I have investigated several ways to do that:
Using WebBrowser control
In this case seems you just need to apply the Youtube video URL to WebBrowser
source field and just make a little changes in the URL itself, like:
Original URL = https://www.youtube.com/watch?v=xxxxxxx
Changed URL = https://www.youtube.com/v/xxxxxxx
The other approach just suggests to use ShockWave Flash object, which basically should have pretty the same result (video tutorial below)

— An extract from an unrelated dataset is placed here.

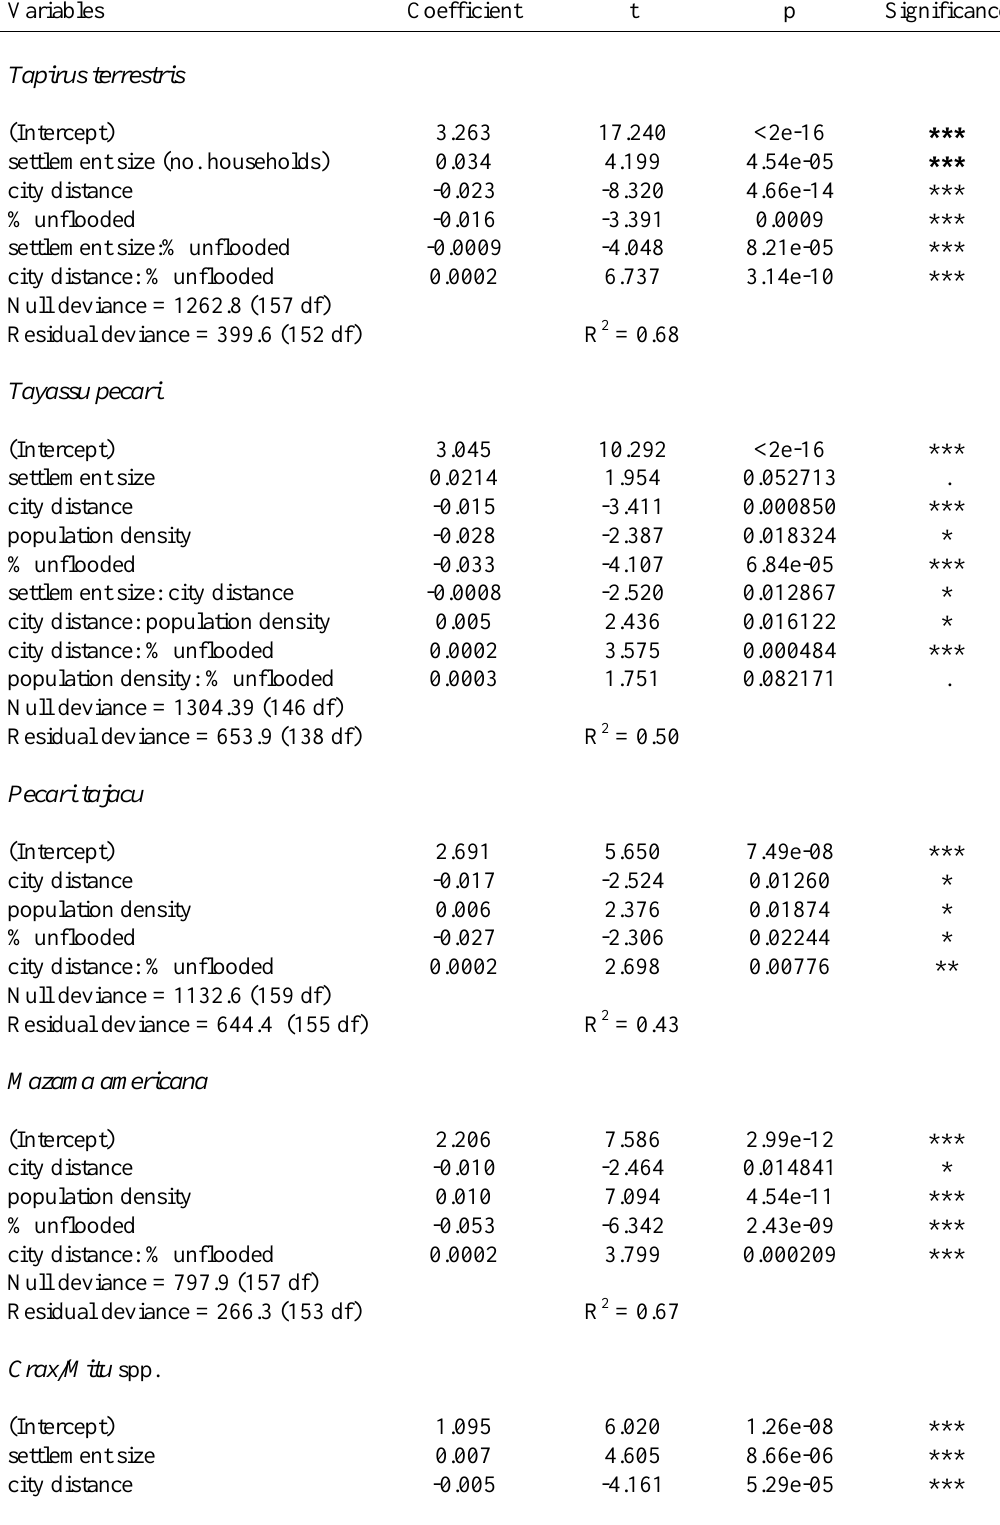
Table A3. Results of minimal Generalized Linear Models of settlement-scale faunal depletion distances. These results were used to predict depletion distances around non- visited communities along seven rivers in Amazonas State, Brazil. A quasi-poisson error structure was specified. Significance levels refer to: p < 0.1 (.); p < 0.05 (*); p < 0.01 (**); p < 0.001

I have tried both cases and seems that the solutions are old, as I get the following error:
So the question is:
Is there any way to simply play a youtube video in WPF app, with or without the described soultions. Or maybe I am doing something wrong. Thank you.
Upvotes: 2
Views: 5561
Reputation: 13296
Use the Nuget: Microsoft.Web.WebView2
<wpf:WebView2 Source="https://www.youtube.com/embed/<Video ID>"/>
Upvotes: 0
Reputation: 21
string html = "<html><head>";
html += "<meta content='IE=Edge' http-equiv='X-UA-Compatible'/>";
html += "<iframe id='video' src= 'https://www.youtube.com/embed/{0}' width='640' height='360' frameborder='0' allow = \"autoplay; encrypted-media\" allowFullScreen></iframe>";
html += "</body></html>";
this.webBrowser1.DocumentText = string.Format(html, txtboxLink.Text.Split('=')[1]);
This will work for me. Try this for your play button event.
Upvotes: 2
Reputation: 164
I usually do it this way:
https://www.youtube.com/embed/XXXXXX
XXXXX is your Video Code
check also this answer how do I embed a youtube video into a WPF MediaElement and save the video?
Upvotes: 1
Reputation:
When you're using the native WebBrowser
control, remember that it's powered by Internet Explorer (not sure if Windows 10 uses Edge to handle that control), both outdated browsers that likely don't support the new YouTube player. YouTube switched its video player in favor of the new HTML5 one and flash stopped being supported thus, the ShockWave Flash Object not working.
What you can try to do is using a more modern embedded browser. In C#, your best option might be a CEF port to C#, CefSharp. CEF stands for Chromium Embedded Framework and, because Chromium is the base for Google Chrome, just keep the library updated and you'll always have support for the newest features in Web browsers.